Le vrai problème, ce n’est pas l’existence de cette assurance, c’est le doublon. Souscrire une assurance scolaire complète quand la RC vie privée existe déjà revient à payer en double. Et ce doublon coûte cher à l’échelle du pays : chaque année en France, plus de 12 millions d’élèves reprennent le chemin de l’école, et la question de l’assurance scolaire revient systématiquement dans les cartables administratifs des parents. Multipliez quelques euros de trop par des millions de familles, et on comprend pourquoi les stands de rentrée restent un marché juteux pour les assureurs.
Autre chiffre qui interroge : selon l’UFC-Que Choisir, le montant moyen des remboursements en assurance scolaire ne dépasse pas 75 € par sinistre, ce qui pose la question de l’utilité réelle de certaines formules.
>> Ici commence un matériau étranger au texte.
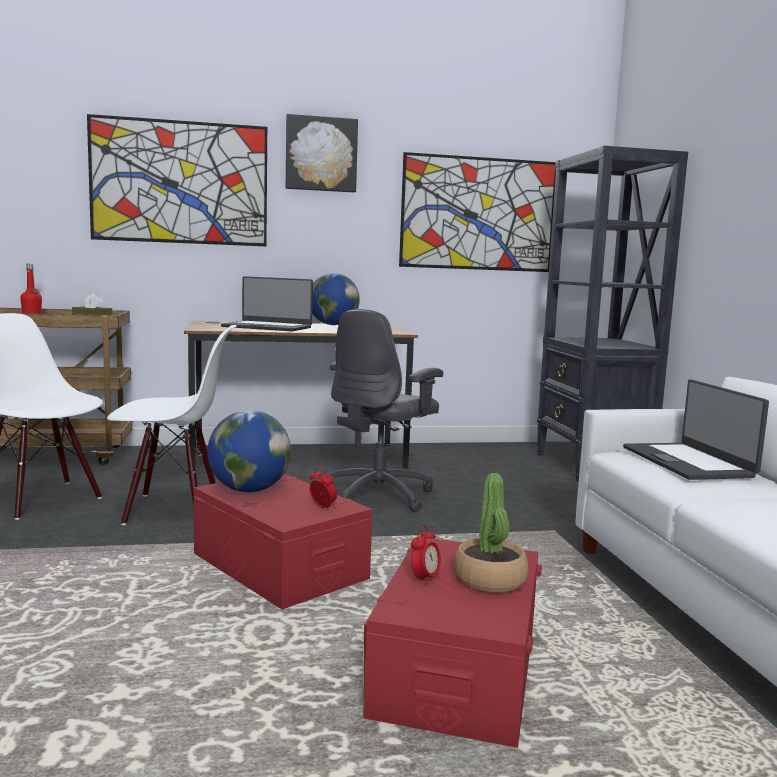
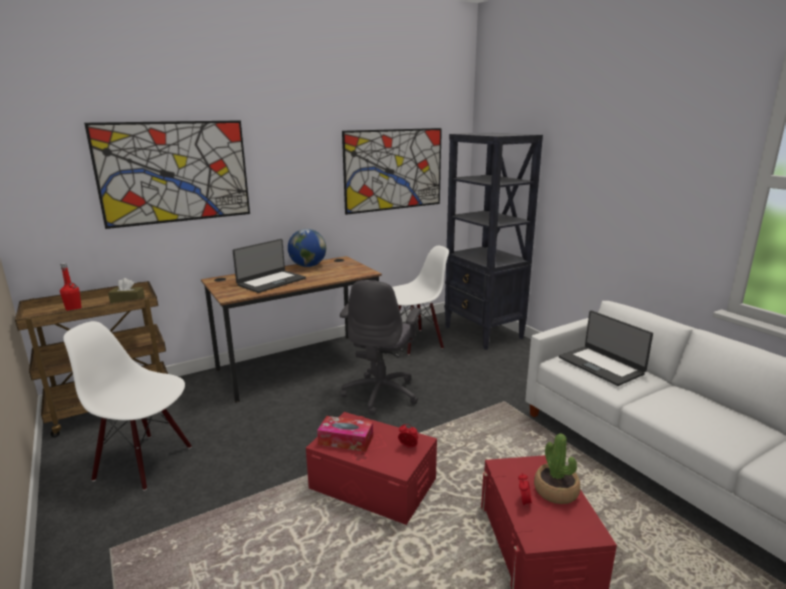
camera: 20 degrees left, 10 degrees up
white chair [107,325,237,525] -> white chair moved to [392,246,449,355]
globe [207,410,291,492] -> tissue box [317,416,373,452]
laptop [221,276,313,331] -> laptop turned 45 degrees counterclockwise [233,239,306,293]
picture [286,114,358,193] -> none

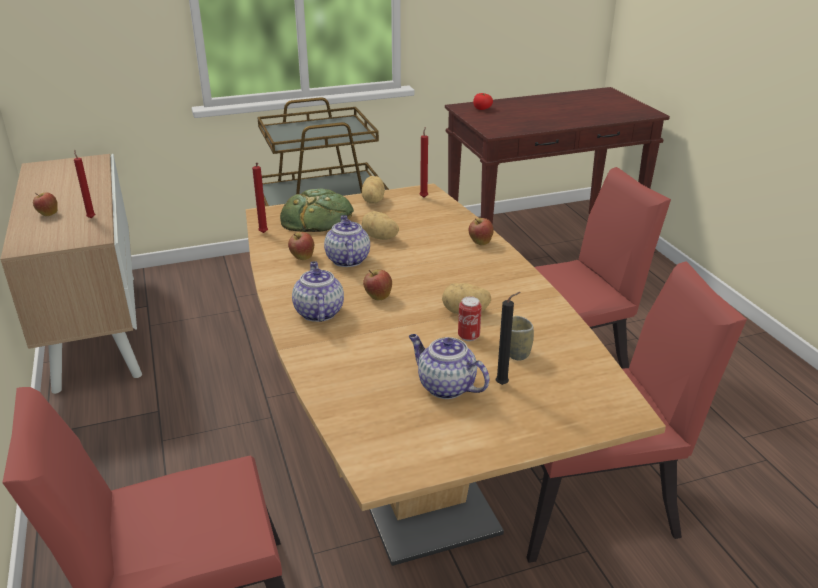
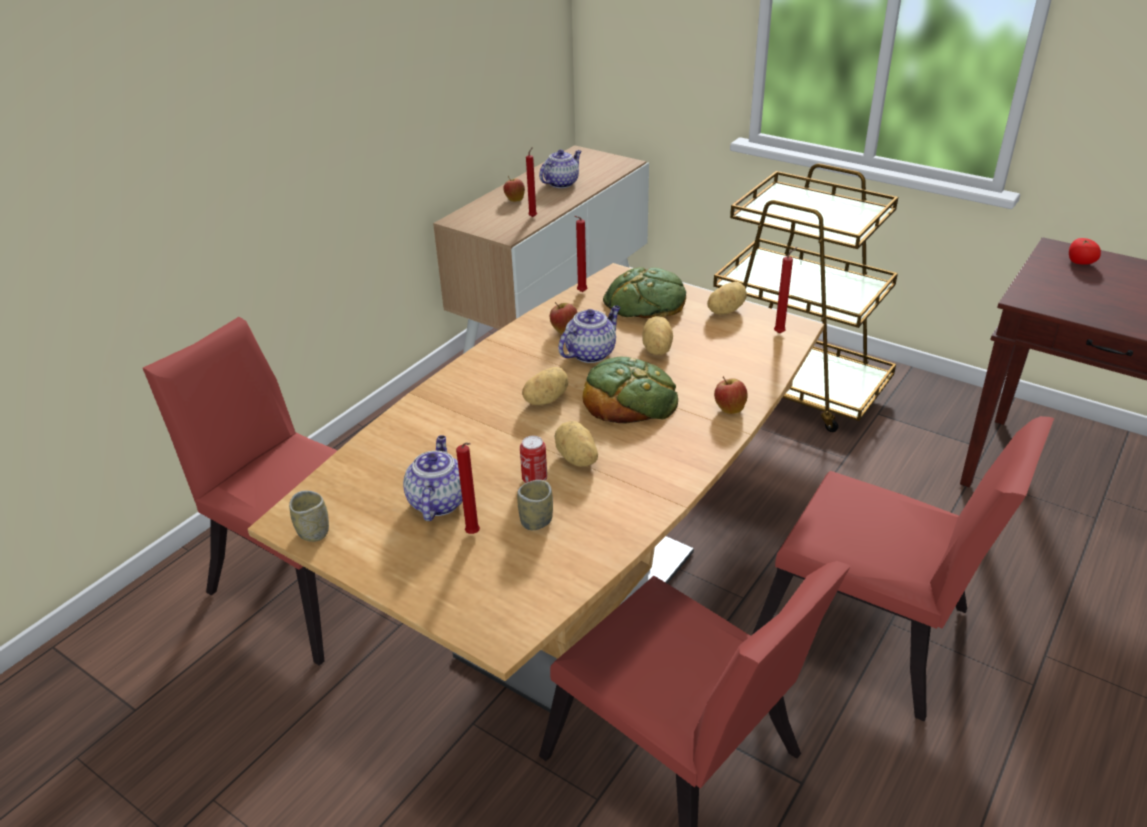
camera: 55 degrees right, 5 degrees up
teapot [292,262,344,322] -> teapot moved to [539,149,582,188]
apple [363,270,392,300] -> potato [522,367,568,405]
black candle [496,292,521,385] -> red candle [456,443,480,534]
none -> cup [289,491,329,542]
none -> bread [582,357,678,424]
Payer 40 euros par an pendant une scolarité complète pour un sinistre moyen à 75 euros, ça relativise sérieusement l’argument de l’indispensable.
La méthode pour ne plus payer deux fois
La bonne nouvelle, c’est que vérifier son contrat prend cinq minutes, pas une soirée entière. Avant de souscrire une assurance scolaire, il est essentiel de vérifier ses contrats existants, on a peut-être déjà certaines garanties sans le savoir : il suffit de sortir son contrat multirisque habitation et de chercher la rubrique responsabilité civile familiale, toujours présente. Si votre nom et celui de vos enfants y figurent, la couverture « dommages causés à autrui » est déjà acquise, sans supplément.
Ensuite, direction l’assureur habitation, pas le stand de l’école. L’action concrète consiste à demander une attestation de Responsabilité Civile scolaire à son assureur habitation : elle est souvent délivrée gratuitement et suffit pour les activités facultatives exigeant une assurance. C’est ce document, et non un nouveau contrat, qui répond à la demande de l’établissement pour les voyages scolaires ou les sorties au musée.
Reste la question du « risque seul », celui que la RC habitation ne couvre jamais. Là, deux options raisonnables : vérifier si un contrat de Garantie des Accidents de la Vie existe déjà dans le foyer, auquel cas les enfants sont peut-être déjà couverts sans le savoir, ou bien ne souscrire qu’une formule scolaire allégée, centrée sur l’individuelle accident, sans repayer la RC. Si l’assurance habitation inclut une RC famille couvrant les enfants et qu’on dispose en plus d’un contrat GAV, la couverture est déjà quasi complète. Dans ce cas précis, la formule à 25 ou 40 euros vendue au stand devient carrément superflue.
Un détail mérite d’être noté avant de ranger définitivement le sujet : certains assureurs habitation ont flairé le filon et intègrent désormais eux-mêmes une option « scolaire » directement dans le contrat MRH, facturée quelques euros de plus par mois plutôt que vendue séparément à la rentrée. Autant dire qu’avant de sortir le chéquier au prochain stand, un simple coup de fil à son assureur habitation suffit souvent à savoir si les 11 euros serviront réellement à quelque chose, ou finiront comme les miens : une ligne de plus sur un relevé bancaire, pour une garantie qui existait déjà dans le tiroir du salon.